Einleitung: Die Diagnose Typ 2 Diabetes wird oft erst lange nach der Manifestation gestellt; nicht selten bestehen dann bereits Folgeerkrankungen. Besonders hoch ist die Dunkelziffer bei Patienten mit kardiovaskulären Erkrankungen. In diesem Projekt wird die Prävalenz eines unerkannten Diabetes in Abhängigkeit von der Arteriosklerose-Manifestation untersucht.

Methodik: In einem Krankenhaus der Maximalversorgung wurde bei 983 afebrilen Patienten ohne bekannten Diabetes mellitus ein oraler Glukosetoleranztest und eine HbA1c-Messung durchgeführt. Indikation waren eine dokumentierte koronare Herzerkrankung (KHK), eine periphere arteriosklerotische Gefäßerkrankung (pAVK) oder ein anderweitig erhöhtes Risiko für Diabetes ohne dokumentierte arteriosklerotische Manifestation.

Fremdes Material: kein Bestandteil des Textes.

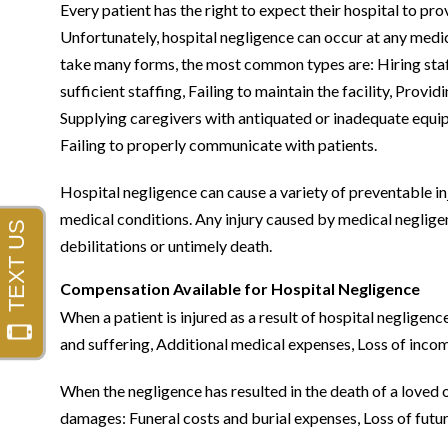
Every patient has the right to expect their hospital to pro
Unfortunately, hospital negligence can occur at any medic
take many forms, the most common types are: Hiring staff th
sufficient staffing, Failing to maintain the facility, Providi
Supplying caregivers with antiquated or inadequate equip
Failing to properly communicate with patients.
Hospital negligence can cause a variety of preventable injur
medical conditions. Any injury caused by medical negligenc
debilitations or untimely death.
Compensation Available for Hospital Negligence
When a patient is injured as a result of hospital negligenc
and suffering, Additional medical expenses, Loss of income,
When the negligence has resulted in the death of a loved 
damages: Funeral costs and burial expenses, Loss of futu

Ergebnis: Von 983 Patienten (669 Männer, Durchschnittsalter 64,7 Jahre; 314 Frauen; Durchschnittsalter 68,3 Jahre) hatten 341 Patienten keine dokumentierte arteriosklerotische Erkrankung; 116 eine pAVK; 138 eine 1-Gefäß-KHK, 149 eine 2-Gefäß-KHK und 239 eine 3-Gefäß-KHK. Der Glukosestoffwechsel wurde wie folgt charakterisiert (fehlende Zahlen an 100%: 48 Patienten mit erhöhtem Nüchtern-Blutzucker): Keine dokumentierte arteriosklerotische Erkrankung: Normal: 40%; verminderte Glukosetoleranz (IGT): 33%; neuer Diabetes mellitus (D.m.): 22%. pAVK: Normal: 39%; IGT: 25%; D.m.: 28%. 1-Gefäß-KHK: Normal: 41%; IGT: 34%; D.m.: 21%. 2-Gefäß-KHK: Normal: 30%; IGT: 38%; D.m.: 26%. 3-Gefäß-KHK: Normal: 25%; IGT: 37%; D.m.: 34%. Die HbA1c-Werte lagen im Mittel bei 5,75% (normal); 5,87% (IGT) und 6,11% (signifikant unterschiedlich auch innerhalb jeder Arteriosklerose-Subgruppe). Signifikante Unterschiede zwischen Männern und Frauen bestanden nicht. Die Sensitivität des HbA1c für die Diagnose Diabetes war bei einem HbA1c von > 5,6% 79,7%, die Spezifität 33%. Bei einem HbA1c-Grenzwert von > 6,9% war die Spezifität 98% und die Sensitivität 15%.

Diskussion: Die Wahrscheinlichkeit eines neu diagnostizierten Typ 2 Diabetes ist vom Schweregrad der arteriosklerotischen Gefäßerkrankung abhängig. Nur ein Viertel aller Patienten mit 3-Gefäß-KHK hat einen normalen Glukosestoffwechsel. Diese Daten unterstreichen erneut die Notwendigkeit eines Diabetes-Screenings bei Patienten mit KHK, insbesondere bei schwerer Ausprägung. Ein Screening mit HbA1c alleine erscheint wegen schlechter Sensitivität bei niedrigeren Werten nicht ausreichend.